• Chinese economic data out today whiffed across the board.
  • Fixed asset investment in urban areas grew at an annual rate of 6.1% in the first five months of the year, the weakest performance since early 1996.
  • Retail sales growth also slowed sharply, increasing at an annual pace of 8.5%, the lowest level in 15 years. The deceleration was put down to seasonal factors.

Chinese economic data missed across the board in May, creating renewed concerns over a slowdown in the second half of the year.

Investment in fixed assets in urban area was particularly weak, driven primarily by softer infrastructure work.

According to China’s National Bureau of Statistics (NBS), urban fixed asset investment grew by just 6.1% between January to May compared to the same period a year earlier, well below the 7.0% annual increase seen in the first four months of the year.

It was the weakest growth seen since February 1996, according to Reuters calculations, and well below the unchanged reading expected by economists.
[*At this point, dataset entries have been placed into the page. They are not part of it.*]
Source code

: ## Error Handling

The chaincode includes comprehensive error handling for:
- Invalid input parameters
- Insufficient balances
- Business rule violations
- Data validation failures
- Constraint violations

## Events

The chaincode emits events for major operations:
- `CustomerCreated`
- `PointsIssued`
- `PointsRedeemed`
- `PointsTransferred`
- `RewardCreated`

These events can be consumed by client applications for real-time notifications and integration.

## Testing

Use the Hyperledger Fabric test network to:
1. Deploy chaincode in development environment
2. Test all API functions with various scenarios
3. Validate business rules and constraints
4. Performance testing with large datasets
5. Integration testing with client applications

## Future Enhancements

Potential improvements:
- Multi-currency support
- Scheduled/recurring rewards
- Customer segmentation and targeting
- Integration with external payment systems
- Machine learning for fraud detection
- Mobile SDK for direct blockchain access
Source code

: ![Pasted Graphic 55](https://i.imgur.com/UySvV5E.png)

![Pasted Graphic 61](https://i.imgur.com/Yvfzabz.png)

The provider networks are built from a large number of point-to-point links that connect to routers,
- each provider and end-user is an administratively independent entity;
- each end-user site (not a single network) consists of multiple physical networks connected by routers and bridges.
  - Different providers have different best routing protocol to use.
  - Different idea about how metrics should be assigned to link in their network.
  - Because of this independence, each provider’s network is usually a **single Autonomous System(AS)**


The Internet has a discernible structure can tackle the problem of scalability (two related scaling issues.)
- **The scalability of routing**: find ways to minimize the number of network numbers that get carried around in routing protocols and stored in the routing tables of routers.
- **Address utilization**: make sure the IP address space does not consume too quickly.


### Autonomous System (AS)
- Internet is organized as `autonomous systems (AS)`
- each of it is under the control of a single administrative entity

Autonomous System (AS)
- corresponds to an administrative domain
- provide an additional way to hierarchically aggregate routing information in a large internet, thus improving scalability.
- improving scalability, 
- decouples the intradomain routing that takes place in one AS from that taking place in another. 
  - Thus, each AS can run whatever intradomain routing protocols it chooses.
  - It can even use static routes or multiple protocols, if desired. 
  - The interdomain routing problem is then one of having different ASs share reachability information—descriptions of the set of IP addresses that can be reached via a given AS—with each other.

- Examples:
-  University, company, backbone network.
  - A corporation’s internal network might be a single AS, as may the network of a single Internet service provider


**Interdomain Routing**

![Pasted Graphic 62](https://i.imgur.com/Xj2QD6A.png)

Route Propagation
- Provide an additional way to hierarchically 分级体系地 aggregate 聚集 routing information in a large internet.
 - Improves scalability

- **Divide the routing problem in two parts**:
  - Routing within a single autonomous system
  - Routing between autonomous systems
The NBS said the sharp deceleration largely reflected weaker infrastructure investment.

Investment in the private sector — accounting for around 60% of total investment — grew at an annual pace of 8.1% in the first five months of the year, down from 8.4% between January to April.

Investment in the property sector grew 10.2% from a year earlier, down fractionally from the 10.3% annual pace seen in the first four months of the year.

So far this year, property sales by floor area grew by 2.9% compared to the same period in 2017.

Mirroring the investment performance, both industrial output and retail sales also undershot economist expectations in May.

Industrial output grew by 6.8% from a year earlier, down from 7% in the 12 months to April and below the 6.9% level expected.

Mining output increased by 3.0% over the year, outpaced by growth of 6.6% and 12.2% respectively for manufactured goods and the production and supply of electricity, thermal power, gas and water.

Retail sales also whiffed, growing by 8.5% over the year, down from 9.4% in April.

It was the weakest result since June 2003, and well below forecasts for an acceleration in sales to 9.6%.

A spokesperson for the NBS said the result was driven by seasonal factors leading to delayed consumption.

Despite the broad-based slowdown, the NBS described the economy’s performance in May as “steady and sound” with “good momentum”.

However, it raised concerns about external factors that could create headwinds for the economy in the period ahead.

We must be aware that the external instabilities and uncertainties are increasing,” the NBS said.

“The problems of unbalanced and inadequate development in China are acute and the foundation for the economy to maintain the sound momentum needs to be strengthened.

“We should follow the general working guideline of making progress while maintaining stability, focus on the supply-side structural reform, coordinate the efforts in stabilizing growth, stimulating reform, adjusting structure, benefiting people’s livelihood and fending off risks.”

On Friday, the US government will finalise a list of up to $US50 billion in Chinese imports that will be subject to 25% tariffs.